Son front s’était emperlé de sueur. « J’ai vu Sansa à la Cour, le jour où Tyrion m’a informé de ses conditions. Belle à ravir, madame. Peut-être un – un rien pâle. Les traits tirés, en quelque sorte. »

Sansa, mais pas Arya. Cela pouvait signifier n’importe quoi. Arya s’était toujours montrée plus difficile à apprivoiser. Peut-être Cersei répugnait-elle à l’afficher en pleine Cour, de peur de ce qu’elle pourrait dire ou faire. Peut-être la tenait-on recluse, à l’écart des curieux mais saine et sauve. A moins qu’on ne l’ait tuée. Elle rejeta cette idée. « Vous avez dit Tyrion et ses conditions… C’est pourtant Cersei qui exerce la régence, non ?

— Tyrion parlait en son nom à elle comme au sien propre. La reine n’était pas présente, ce jour-là.

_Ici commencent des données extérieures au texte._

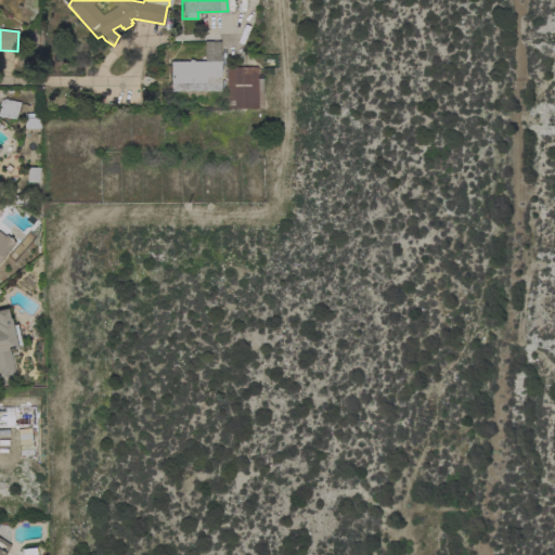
[(220,91),(170,91),(170,62),(189,62),(189,60),(193,60),(193,61),(204,61),(204,41),(220,41),(220,91)]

En raison, m’a-t-on dit, d’une indisposition.

— Tiens donc. » Le souvenir l’assaillit du terrible voyage à travers les montagnes de la Lune et des manigances qui avaient permis au nain de lui chiper en quelque sorte les services du reître. Deux fois trop malin, celui-là… Sans parvenir à concevoir par quel miracle, après son expulsion du Val, il avait pu en réchapper, elle n’en était pas étonnée. Il n’a pris aucune part au meurtre de Ned, en tout cas. Et il s’est porté à mon secours, lors de l’attaque des clans. Si je pouvais en croire sa parole…

Elle ouvrit ses mains pour contempler les cicatrices qui en bourrelaient les doigts. Les marques de son poignard, se rappela-t-elle. Son poignard, glissé dans le poing du tueur payé par lui pour égorger Bran. Encore qu’il l’eût nié mordicus. Mordicus. Même après que Lysa l’avait claquemuré dans l’une de ses cellules célestes et menacé d’envol par sa porte de la Lune, mordicus encore. « Il en a menti ! dit-elle en se levant brusquement. Les Lannister sont de fieffés menteurs, tous, et le pire de tous est le nain. C’est son propre couteau qui armait l’assassin. »

Ser Cleos ouvrit de grands yeux. « Je ne sais rien de…

— Rien de rien », convint-elle en se ruant hors du cachot. Sans un mot, Brienne vint la flanquer. C’est plus simple pour elle, songea Catelyn avec une pointe acérée d’envie. Son cas personnel, Brienne le vivait en homme. Les hommes avaient une réponse invariable et toujours à portée, jamais ils ne cherchaient plus loin que la première épée. Autrement plus raboteuse et difficile à définir se révélait la route, lorsqu’on était femme, lorsqu’on était mère.

Elle dîna tard, dans la grande salle, en compagnie des garnisaires, afin de leur donner autant de cœur qu’il était en elle. Grâce aux chansons dont il ponctua l’intégralité du service, Rymond le Rimeur lui épargna l’obligation de converser. Il acheva par la ballade qu’il avait personnellement composée en y honneur de Robb et de sa victoire à Croixbœuf.